Task brief -> Return each line of the entries that mentions the word "LambdaFunction".

Saved entries:
————

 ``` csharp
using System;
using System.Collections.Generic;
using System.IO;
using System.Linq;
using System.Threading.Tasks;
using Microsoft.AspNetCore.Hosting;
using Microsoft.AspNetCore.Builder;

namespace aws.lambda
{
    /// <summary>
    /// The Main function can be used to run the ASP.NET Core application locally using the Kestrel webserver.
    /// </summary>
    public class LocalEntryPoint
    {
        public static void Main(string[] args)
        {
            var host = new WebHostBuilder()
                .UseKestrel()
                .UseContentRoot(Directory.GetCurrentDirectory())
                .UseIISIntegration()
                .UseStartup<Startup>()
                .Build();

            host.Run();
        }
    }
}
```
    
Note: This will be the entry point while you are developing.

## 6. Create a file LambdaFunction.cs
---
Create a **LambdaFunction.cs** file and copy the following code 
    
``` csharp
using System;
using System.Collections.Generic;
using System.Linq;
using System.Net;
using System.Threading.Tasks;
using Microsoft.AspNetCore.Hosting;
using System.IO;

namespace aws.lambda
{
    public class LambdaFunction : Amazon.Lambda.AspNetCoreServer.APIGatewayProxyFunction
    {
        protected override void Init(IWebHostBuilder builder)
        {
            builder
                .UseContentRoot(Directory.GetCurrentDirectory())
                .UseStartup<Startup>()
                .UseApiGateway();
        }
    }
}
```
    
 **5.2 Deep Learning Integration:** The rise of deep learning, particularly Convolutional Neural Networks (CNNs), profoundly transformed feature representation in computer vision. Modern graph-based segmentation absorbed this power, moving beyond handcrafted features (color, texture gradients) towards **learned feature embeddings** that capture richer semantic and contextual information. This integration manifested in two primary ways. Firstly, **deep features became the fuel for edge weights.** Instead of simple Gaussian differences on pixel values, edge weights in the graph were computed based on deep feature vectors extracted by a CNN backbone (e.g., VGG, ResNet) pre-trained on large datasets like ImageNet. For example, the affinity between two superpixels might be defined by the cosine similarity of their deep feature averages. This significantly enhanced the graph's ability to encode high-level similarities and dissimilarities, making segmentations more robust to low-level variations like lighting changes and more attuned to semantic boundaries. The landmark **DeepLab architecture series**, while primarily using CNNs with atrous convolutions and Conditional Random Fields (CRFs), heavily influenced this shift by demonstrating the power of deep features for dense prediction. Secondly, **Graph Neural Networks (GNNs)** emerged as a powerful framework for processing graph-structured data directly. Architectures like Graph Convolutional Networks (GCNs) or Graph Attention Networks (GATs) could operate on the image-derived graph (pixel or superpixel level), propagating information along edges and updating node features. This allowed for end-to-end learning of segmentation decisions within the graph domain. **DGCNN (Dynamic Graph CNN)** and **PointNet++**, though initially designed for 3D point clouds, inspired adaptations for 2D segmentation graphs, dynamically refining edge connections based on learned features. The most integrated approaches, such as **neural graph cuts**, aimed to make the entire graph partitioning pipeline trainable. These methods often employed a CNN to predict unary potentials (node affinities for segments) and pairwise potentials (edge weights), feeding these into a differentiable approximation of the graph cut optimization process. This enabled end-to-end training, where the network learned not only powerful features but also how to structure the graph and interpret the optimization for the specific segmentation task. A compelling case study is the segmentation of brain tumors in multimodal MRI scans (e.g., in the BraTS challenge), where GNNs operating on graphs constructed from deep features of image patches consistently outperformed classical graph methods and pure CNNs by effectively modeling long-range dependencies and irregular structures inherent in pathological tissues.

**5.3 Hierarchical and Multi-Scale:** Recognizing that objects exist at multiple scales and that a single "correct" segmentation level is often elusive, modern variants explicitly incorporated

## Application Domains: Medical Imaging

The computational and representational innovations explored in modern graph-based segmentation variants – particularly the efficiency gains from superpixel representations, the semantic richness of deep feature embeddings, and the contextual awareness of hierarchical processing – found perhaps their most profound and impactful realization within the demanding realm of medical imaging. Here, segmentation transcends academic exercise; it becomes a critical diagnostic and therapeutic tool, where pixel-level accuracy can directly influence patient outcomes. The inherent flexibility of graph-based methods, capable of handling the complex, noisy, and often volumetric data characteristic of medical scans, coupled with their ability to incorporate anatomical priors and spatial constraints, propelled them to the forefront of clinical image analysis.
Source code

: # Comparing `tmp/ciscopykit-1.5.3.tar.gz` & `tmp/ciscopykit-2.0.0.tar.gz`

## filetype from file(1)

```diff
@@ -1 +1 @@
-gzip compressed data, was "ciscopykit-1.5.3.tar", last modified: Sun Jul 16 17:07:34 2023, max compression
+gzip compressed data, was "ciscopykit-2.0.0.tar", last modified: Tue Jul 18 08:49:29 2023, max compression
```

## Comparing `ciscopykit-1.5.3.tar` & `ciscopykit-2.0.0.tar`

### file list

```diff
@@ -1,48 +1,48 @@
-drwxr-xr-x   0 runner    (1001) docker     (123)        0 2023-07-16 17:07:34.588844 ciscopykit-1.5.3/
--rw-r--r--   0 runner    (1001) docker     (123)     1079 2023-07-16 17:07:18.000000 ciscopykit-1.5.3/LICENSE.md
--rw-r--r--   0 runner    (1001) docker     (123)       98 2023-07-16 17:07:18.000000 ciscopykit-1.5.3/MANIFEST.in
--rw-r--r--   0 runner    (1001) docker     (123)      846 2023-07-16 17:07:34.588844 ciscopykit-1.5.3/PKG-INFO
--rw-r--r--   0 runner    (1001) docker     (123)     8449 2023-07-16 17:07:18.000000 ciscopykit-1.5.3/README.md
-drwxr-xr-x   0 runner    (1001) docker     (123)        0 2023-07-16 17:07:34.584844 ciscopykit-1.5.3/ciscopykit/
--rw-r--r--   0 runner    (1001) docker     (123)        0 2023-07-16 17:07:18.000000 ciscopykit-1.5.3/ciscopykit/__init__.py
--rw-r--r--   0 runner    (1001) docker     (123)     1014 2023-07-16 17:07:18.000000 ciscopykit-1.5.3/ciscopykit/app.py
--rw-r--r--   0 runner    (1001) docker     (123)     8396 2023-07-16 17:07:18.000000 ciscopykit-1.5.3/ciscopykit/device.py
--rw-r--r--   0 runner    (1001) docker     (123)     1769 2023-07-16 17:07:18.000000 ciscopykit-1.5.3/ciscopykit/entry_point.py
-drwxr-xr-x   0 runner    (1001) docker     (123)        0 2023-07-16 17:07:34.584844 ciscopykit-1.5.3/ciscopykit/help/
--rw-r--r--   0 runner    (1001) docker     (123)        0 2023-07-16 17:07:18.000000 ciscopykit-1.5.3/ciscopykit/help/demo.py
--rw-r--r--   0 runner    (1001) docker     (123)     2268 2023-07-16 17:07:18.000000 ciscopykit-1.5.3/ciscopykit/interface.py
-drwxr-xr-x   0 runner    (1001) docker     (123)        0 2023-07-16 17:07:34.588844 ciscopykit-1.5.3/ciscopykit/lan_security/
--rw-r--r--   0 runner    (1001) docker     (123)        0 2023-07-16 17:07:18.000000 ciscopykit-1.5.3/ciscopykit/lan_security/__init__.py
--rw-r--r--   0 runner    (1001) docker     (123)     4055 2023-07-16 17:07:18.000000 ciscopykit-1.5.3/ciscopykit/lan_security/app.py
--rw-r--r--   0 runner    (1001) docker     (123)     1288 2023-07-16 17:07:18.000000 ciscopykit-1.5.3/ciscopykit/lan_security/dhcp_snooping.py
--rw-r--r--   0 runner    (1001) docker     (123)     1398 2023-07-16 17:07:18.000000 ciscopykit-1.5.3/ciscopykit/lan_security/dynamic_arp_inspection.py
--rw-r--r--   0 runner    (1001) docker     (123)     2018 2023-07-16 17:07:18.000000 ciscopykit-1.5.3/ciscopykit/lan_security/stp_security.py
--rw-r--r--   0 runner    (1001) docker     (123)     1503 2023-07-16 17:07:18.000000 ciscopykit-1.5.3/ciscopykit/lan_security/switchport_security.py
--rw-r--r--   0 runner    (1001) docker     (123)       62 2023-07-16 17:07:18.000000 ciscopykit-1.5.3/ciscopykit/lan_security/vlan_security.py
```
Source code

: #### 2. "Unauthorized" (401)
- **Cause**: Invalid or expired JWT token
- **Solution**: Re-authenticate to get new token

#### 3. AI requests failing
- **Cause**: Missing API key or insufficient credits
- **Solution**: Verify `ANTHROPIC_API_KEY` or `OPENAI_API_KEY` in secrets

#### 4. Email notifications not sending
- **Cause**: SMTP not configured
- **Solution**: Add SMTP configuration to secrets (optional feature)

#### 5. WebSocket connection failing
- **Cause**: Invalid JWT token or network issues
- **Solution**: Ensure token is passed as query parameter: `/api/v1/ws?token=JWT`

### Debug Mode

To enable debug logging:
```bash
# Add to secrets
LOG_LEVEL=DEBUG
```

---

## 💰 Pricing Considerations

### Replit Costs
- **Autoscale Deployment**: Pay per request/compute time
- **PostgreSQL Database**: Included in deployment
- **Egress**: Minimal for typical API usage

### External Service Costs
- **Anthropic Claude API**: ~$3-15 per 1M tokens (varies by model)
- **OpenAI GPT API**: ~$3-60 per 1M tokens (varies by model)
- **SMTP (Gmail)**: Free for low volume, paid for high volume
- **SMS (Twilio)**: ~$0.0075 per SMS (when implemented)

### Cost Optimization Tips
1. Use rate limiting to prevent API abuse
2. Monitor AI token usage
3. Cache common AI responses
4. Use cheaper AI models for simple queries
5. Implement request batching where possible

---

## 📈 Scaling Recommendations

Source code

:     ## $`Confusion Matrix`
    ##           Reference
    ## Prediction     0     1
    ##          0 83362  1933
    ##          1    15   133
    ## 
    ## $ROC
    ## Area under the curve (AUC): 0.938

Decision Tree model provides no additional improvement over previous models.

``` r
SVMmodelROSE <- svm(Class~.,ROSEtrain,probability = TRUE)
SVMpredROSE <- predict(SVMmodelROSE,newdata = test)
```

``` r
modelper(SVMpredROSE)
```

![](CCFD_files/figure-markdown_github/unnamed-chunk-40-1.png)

————

Written solution ->
## 6. Create a file LambdaFunction.cs
Create a **LambdaFunction.cs** file and copy the following code 
    public class LambdaFunction : Amazon.Lambda.AspNetCoreServer.APIGatewayProxyFunction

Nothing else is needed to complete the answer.